At the heart of this change lies the Afar Triangle on the Somali peninsula, where the Nubian, Somali, and Arabian plates converge. Over millions of years, these plates have been pulling apart, a process that will eventually split the African continent in two. As the landmass widens, the Red Sea and Gulf of Aden will expand, eventually flooding the space between the plates and forming a new oceanic basin.
Evidence of this nascent ocean appears along the fault lines of the East African Rift System (EARS), which stretches from the Red Sea to Mozambique. The rift has already created the Great Rift Valley and a series of rift lakes, including Lake Nyasa and Lake Tanganyika—tallest and second‑deepest freshwater lakes worldwide. These lakes are widening as the plates drift apart, hinting at the future sea that will replace them.
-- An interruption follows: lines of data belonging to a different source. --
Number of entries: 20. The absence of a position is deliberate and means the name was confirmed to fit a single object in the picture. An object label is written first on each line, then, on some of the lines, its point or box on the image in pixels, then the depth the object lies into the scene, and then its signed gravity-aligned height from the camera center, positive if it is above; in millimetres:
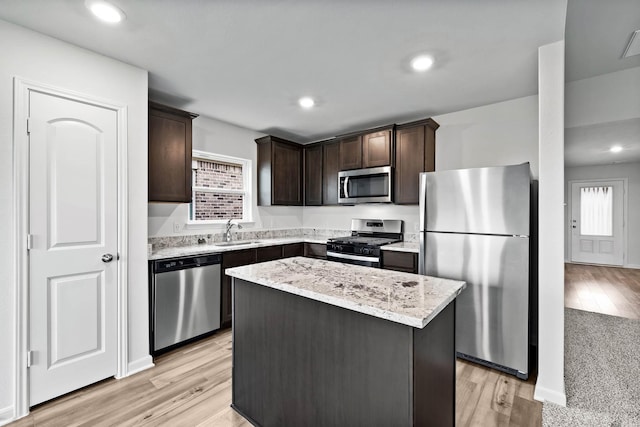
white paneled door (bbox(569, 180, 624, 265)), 6797 -225
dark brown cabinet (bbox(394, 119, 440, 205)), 3445 +692
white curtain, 6939 +41
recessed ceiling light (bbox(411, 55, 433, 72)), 2245 +1205
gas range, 3396 -360
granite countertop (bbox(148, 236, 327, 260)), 2701 -387
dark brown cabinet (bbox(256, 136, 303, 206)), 4129 +609
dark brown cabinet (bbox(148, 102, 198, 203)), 2773 +585
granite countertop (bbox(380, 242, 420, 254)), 3141 -394
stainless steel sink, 3590 -390
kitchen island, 1175 -646
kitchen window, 3619 +326
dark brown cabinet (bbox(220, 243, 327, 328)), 3164 -542
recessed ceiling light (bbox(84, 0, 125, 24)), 1676 +1213
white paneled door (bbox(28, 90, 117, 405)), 1948 -233
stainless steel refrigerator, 2318 -355
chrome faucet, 3777 -255
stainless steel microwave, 3657 +360
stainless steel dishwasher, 2607 -839
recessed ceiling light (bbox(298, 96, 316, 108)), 3084 +1217
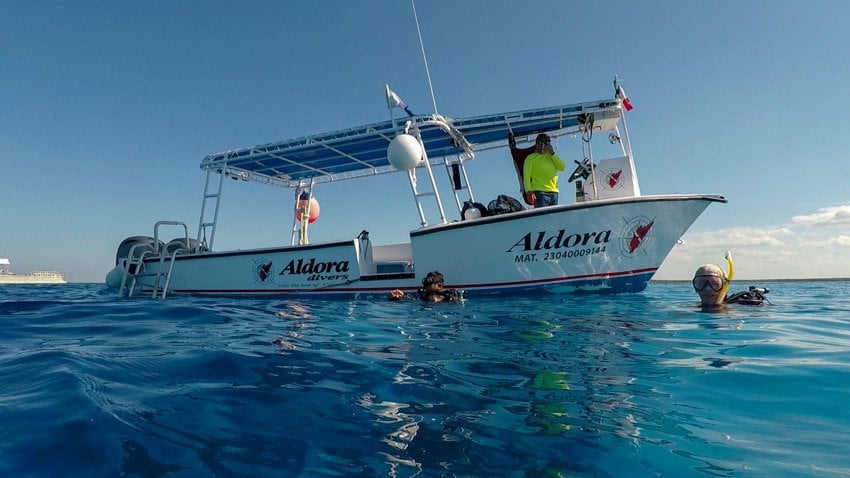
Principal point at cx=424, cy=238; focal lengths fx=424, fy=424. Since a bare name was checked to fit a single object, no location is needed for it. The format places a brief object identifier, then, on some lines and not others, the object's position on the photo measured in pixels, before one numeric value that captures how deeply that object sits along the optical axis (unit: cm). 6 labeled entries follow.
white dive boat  711
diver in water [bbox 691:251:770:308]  485
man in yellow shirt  782
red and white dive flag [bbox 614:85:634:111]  782
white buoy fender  789
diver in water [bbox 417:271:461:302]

Perhaps the most striking sign of an emerging ocean occurred in 2005, when the Dabbahu volcano in the Afar region erupted, producing a 35‑mile‑long fissure in the Ethiopian desert. This event exposed a divergent boundary where tectonic plates are pulling apart, mirroring the processes that once split Pangea 200 million years ago to create the Atlantic and Indian Oceans.
Geologists estimate that the full transformation will take five to ten million years, but the first steps of ocean formation are already underway.